(Data records)
■ ■ ■

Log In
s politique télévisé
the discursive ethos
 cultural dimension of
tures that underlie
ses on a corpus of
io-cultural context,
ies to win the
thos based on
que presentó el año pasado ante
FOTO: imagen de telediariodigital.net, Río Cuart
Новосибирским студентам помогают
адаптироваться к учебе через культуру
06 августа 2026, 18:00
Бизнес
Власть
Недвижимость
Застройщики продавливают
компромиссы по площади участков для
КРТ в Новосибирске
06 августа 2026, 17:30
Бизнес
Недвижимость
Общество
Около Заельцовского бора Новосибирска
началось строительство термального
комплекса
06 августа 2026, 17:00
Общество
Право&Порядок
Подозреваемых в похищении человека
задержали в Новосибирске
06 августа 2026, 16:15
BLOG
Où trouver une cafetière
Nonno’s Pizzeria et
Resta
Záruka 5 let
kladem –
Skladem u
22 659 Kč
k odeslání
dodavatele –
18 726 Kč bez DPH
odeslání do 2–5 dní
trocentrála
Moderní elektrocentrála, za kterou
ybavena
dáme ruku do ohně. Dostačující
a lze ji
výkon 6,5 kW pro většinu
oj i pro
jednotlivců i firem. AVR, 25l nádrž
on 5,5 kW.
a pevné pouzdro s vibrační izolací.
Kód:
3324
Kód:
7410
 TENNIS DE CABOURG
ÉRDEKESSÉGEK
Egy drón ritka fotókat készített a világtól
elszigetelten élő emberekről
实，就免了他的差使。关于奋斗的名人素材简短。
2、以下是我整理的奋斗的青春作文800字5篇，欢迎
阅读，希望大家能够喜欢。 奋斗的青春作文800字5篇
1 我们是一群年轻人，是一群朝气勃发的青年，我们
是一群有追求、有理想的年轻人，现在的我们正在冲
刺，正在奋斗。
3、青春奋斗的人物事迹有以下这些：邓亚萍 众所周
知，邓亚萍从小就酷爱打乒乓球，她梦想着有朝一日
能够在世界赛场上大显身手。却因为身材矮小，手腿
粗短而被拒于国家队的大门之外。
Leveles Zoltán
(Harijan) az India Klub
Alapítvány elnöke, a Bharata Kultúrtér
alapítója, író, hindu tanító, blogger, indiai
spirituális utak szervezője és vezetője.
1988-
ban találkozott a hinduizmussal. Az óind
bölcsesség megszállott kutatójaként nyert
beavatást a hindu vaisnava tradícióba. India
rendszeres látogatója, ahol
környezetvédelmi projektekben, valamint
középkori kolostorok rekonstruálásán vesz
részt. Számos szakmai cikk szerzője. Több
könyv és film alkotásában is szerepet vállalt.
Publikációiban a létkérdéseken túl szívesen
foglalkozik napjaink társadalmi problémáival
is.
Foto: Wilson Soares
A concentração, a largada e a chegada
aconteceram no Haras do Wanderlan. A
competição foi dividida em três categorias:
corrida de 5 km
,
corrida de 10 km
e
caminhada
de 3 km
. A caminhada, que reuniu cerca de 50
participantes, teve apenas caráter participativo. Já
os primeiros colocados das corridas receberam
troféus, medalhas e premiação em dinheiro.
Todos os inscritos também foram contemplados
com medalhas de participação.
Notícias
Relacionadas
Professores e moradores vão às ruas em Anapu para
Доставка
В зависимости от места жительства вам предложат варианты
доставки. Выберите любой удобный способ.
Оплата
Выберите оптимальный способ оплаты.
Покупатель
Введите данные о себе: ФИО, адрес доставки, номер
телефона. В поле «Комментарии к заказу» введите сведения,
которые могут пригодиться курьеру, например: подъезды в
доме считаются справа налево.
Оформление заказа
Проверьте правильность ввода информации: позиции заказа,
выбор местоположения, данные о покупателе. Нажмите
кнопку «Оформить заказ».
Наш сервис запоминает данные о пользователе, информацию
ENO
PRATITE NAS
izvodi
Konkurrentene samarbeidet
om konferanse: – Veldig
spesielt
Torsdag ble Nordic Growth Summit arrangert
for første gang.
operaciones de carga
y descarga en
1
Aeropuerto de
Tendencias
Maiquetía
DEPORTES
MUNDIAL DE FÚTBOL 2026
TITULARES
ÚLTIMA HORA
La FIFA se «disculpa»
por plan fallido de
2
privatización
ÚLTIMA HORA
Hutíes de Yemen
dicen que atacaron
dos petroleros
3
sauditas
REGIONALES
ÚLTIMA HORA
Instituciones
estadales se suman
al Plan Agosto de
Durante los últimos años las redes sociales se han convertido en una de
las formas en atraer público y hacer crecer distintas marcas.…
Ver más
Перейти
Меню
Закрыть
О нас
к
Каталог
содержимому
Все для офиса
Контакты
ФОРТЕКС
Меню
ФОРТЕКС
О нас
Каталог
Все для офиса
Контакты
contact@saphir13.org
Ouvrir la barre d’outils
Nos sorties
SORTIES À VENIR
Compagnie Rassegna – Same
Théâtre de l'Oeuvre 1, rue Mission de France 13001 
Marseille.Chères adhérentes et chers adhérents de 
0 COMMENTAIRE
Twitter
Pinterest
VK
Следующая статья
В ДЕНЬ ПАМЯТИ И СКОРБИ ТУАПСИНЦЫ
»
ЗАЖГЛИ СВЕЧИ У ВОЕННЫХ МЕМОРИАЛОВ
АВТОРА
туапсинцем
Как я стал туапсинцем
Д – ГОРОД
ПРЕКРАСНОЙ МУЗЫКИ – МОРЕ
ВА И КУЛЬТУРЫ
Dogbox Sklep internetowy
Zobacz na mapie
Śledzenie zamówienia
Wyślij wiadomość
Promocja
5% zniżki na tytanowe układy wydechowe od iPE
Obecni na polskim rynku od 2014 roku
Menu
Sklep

■ ■ ■

Exercise details.
All that is wanted is the stretch of lines above from the one containing "КРТ в Новосибирске" through the one containing "elszigetelten élő emberekről", duplicated exactly.

The answer.
КРТ в Новосибирске
06 августа 2026, 17:30
Бизнес
Недвижимость
Общество
Около Заельцовского бора Новосибирска
началось строительство термального
комплекса
06 августа 2026, 17:00
Общество
Право&Порядок
Подозреваемых в похищении человека
задержали в Новосибирске
06 августа 2026, 16:15
BLOG
Où trouver une cafetière
Nonno’s Pizzeria et
Resta
Záruka 5 let
kladem –
Skladem u
22 659 Kč
k odeslání
dodavatele –
18 726 Kč bez DPH
odeslání do 2–5 dní
trocentrála
Moderní elektrocentrála, za kterou
ybavena
dáme ruku do ohně. Dostačující
a lze ji
výkon 6,5 kW pro většinu
oj i pro
jednotlivců i firem. AVR, 25l nádrž
on 5,5 kW.
a pevné pouzdro s vibrační izolací.
Kód:
3324
Kód:
7410
 TENNIS DE CABOURG
ÉRDEKESSÉGEK
Egy drón ritka fotókat készített a világtól
elszigetelten élő emberekről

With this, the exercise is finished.